Aussi, par-delà l’apparente dichotomie œuvre unique / édition, De l’estampe au multiple nous dit : à chaque outil, une forme. A chaque forme, un univers et un temps artistiques. Ou inversement. Ou tout ensemble.
Exposition collective, De l’estampe au multiple associe, par définition, singularités et espace commun. Nul doute que le déploiement de cet ensemble, que nous inaugurons à Tanger, dans l’écrin splendide que constitue la galerie Delacroix, soit l’occasion d’un surprenant moment de délectation, grâce au travail accompli par les artistes marocains, français et internationaux, dans le cadre d’une coopération étroite et justement organisée, au fil des années, entre un temps de production à l’atelier de gravure de l’Institut français de Tétouan, et un temps de présentation à l’invitation de l’Institut de Tanger. Le déroulé successif de cette exposition en dix établissements du réseau culturel francais au Maroc – au sein des Instituts et de l’alliance Franco-Marocaine d’Essaouira – donne lieu incidemment, par-delà l’unité du corpus d’oeuvres présenté, à une pluralité d’expositions, tant il est vrai que les conditions d’énonciation, l’esprit des lieux et des villes où ce projet s’inscrit de juin 2012 au printemps 2013 influe sur le format global et la réception de chaque présentation.
« L’énoncé est le produit d’un agencement, toujours collectif, qui met en jeu, en nous et hors de nous, des populations, des multiplicités, des territoires, des devenirs, des affects, des événements. (…) Aussi, la seule unité de l’agencement est de co-fonctionnement », rappelait éloquemment le philosophe Felix Guattari.
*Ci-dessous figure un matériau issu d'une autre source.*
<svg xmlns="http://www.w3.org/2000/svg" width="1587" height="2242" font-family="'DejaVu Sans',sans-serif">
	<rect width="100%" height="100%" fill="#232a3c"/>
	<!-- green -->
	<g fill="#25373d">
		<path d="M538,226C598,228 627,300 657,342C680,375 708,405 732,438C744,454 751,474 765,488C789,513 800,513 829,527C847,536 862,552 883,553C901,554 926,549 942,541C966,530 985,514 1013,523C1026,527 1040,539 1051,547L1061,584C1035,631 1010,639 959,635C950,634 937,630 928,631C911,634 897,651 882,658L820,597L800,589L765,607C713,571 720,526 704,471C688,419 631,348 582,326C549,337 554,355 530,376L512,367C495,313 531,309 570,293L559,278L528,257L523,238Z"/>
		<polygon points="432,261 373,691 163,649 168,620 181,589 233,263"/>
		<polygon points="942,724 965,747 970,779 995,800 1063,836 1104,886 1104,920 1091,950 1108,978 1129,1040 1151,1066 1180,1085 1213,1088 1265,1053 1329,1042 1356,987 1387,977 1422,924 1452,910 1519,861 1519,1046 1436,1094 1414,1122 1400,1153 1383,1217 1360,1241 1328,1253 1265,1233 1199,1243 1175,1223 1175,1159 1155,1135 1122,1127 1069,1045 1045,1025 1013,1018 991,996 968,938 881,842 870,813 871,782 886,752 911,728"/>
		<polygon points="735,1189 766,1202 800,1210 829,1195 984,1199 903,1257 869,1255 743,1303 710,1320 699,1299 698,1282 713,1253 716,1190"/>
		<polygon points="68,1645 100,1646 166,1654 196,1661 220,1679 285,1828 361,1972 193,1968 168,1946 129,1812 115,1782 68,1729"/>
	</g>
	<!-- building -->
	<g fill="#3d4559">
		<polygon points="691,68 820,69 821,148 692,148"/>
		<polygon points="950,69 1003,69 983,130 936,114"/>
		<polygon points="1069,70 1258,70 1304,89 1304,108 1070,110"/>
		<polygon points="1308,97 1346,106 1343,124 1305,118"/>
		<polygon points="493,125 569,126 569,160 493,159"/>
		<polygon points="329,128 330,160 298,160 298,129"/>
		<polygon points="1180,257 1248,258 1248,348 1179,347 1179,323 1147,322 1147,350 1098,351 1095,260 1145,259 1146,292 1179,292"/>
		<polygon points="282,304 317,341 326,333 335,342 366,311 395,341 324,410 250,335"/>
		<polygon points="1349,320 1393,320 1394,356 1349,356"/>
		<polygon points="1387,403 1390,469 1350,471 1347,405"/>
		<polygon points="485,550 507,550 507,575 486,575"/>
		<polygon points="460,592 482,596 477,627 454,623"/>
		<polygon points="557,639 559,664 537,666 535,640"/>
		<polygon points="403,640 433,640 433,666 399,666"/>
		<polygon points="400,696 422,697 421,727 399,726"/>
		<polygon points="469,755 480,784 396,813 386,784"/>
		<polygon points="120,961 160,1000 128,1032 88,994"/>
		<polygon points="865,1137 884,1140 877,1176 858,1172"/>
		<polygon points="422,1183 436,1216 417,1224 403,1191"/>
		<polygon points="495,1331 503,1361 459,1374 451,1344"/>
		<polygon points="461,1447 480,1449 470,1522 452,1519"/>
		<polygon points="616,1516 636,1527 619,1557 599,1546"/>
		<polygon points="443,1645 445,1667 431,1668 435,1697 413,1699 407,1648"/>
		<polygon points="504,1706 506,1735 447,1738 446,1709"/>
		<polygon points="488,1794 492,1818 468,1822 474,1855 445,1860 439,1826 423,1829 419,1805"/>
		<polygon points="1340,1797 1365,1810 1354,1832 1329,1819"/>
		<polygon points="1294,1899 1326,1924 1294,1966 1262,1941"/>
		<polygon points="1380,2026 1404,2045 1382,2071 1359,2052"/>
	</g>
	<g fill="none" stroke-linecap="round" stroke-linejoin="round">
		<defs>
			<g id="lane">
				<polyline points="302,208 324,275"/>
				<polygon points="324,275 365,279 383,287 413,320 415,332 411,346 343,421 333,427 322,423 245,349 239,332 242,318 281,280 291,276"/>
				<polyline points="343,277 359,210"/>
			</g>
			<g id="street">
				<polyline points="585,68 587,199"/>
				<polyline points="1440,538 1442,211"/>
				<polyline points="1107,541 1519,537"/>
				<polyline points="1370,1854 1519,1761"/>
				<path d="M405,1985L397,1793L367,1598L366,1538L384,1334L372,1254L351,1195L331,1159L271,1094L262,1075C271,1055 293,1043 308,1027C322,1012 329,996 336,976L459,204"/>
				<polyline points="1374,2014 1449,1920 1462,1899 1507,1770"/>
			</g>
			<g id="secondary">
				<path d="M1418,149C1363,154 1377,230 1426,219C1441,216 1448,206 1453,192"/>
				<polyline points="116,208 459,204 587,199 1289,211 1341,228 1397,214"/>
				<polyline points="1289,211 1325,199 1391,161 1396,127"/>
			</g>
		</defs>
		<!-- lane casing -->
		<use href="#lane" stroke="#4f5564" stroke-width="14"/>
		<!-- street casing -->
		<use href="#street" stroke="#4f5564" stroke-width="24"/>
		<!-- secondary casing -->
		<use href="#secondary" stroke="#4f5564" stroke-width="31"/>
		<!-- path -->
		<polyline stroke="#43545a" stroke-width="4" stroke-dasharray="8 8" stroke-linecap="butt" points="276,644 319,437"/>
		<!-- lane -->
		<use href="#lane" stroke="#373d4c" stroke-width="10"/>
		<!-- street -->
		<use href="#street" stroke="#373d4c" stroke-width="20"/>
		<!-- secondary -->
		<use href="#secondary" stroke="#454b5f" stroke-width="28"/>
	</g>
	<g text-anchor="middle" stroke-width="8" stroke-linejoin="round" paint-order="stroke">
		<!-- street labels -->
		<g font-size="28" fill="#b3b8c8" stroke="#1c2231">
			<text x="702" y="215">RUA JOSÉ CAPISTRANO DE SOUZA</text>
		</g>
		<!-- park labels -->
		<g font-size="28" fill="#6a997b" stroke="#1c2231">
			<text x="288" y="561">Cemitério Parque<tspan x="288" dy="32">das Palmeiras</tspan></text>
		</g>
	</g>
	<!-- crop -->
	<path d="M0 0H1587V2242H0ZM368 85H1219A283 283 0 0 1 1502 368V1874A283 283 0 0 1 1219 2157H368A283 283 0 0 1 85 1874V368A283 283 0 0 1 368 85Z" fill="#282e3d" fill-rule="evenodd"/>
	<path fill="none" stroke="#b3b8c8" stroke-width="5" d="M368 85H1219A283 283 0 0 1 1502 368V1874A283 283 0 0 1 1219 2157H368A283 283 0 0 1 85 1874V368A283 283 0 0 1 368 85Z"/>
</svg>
De Saâd Ben Cheffaj, figure éminente de la scène classique contemporaine marocaine, à El Arroud Rahima, jeune artiste d’origine tangéroise, de Maoual à Renaud Allirand, de Mohamed Mourabiti à Terry Connor, Hassan Echaïr, Bouchaïb Habbouli et d’autres encore (Christianne Veille, Florent Chopin, Younès Rahmoun, Ahmed Hajoubi, Florence Gillet…), De l’estampe au multiple apparaît comme un événement important de ce co-fonctionnement artistique.